-------- Task inputs --------
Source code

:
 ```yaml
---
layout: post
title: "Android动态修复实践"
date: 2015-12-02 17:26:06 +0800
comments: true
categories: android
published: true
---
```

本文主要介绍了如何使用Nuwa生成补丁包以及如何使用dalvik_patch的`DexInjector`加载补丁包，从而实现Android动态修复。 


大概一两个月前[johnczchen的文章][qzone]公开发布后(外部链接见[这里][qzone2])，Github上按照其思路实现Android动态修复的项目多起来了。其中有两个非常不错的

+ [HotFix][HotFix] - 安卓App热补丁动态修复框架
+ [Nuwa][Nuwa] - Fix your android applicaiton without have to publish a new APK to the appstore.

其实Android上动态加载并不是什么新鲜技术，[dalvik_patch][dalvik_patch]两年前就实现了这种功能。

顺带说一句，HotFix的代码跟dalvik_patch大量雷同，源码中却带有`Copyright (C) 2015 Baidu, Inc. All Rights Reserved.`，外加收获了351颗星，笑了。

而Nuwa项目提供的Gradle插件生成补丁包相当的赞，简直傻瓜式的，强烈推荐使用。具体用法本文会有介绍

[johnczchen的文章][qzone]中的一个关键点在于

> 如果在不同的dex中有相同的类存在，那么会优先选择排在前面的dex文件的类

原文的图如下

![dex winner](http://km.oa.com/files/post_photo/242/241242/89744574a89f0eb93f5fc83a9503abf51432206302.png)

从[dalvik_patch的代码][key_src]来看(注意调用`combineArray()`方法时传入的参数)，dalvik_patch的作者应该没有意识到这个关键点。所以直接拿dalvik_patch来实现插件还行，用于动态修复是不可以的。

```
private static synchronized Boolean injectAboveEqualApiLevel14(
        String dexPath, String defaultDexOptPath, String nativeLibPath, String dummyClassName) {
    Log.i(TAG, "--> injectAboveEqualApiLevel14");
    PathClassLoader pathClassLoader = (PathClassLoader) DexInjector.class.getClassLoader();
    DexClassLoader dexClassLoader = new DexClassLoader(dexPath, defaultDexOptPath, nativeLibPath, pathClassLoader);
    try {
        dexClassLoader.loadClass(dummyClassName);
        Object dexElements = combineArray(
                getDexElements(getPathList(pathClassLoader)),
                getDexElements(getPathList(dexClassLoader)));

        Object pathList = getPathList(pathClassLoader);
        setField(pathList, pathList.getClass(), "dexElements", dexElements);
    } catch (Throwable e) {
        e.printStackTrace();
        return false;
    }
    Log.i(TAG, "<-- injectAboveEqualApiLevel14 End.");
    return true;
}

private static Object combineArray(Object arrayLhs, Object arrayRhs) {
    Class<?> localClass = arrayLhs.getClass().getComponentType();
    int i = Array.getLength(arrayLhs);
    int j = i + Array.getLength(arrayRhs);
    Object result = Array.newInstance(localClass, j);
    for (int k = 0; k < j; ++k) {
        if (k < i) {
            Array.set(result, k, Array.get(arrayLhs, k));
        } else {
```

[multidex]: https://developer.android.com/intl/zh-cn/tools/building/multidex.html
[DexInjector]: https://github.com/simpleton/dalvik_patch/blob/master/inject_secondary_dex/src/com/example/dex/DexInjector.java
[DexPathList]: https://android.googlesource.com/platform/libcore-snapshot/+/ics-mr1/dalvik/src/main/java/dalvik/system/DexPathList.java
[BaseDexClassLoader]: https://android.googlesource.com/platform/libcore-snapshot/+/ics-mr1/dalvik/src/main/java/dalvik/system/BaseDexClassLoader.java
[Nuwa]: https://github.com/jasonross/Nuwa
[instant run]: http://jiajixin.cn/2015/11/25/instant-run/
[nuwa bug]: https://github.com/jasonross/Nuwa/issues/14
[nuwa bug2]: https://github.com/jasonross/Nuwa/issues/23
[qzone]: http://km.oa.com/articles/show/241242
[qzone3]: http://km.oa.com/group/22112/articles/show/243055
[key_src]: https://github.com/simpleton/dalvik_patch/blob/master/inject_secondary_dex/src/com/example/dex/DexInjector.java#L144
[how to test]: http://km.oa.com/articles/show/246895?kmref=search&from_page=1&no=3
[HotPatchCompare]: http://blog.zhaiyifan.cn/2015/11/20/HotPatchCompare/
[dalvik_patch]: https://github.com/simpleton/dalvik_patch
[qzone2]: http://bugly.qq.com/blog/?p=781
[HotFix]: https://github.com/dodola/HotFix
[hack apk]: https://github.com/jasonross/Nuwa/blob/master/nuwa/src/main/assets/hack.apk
--------
▶ **Aim of the task**:
Copy each line of the data that contains the word "main", leaving the other lines out.

▶ **Answer to the problem**:
[DexPathList]: https://android.googlesource.com/platform/libcore-snapshot/+/ics-mr1/dalvik/src/main/java/dalvik/system/DexPathList.java
[BaseDexClassLoader]: https://android.googlesource.com/platform/libcore-snapshot/+/ics-mr1/dalvik/src/main/java/dalvik/system/BaseDexClassLoader.java
[hack apk]: https://github.com/jasonross/Nuwa/blob/master/nuwa/src/main/assets/hack.apk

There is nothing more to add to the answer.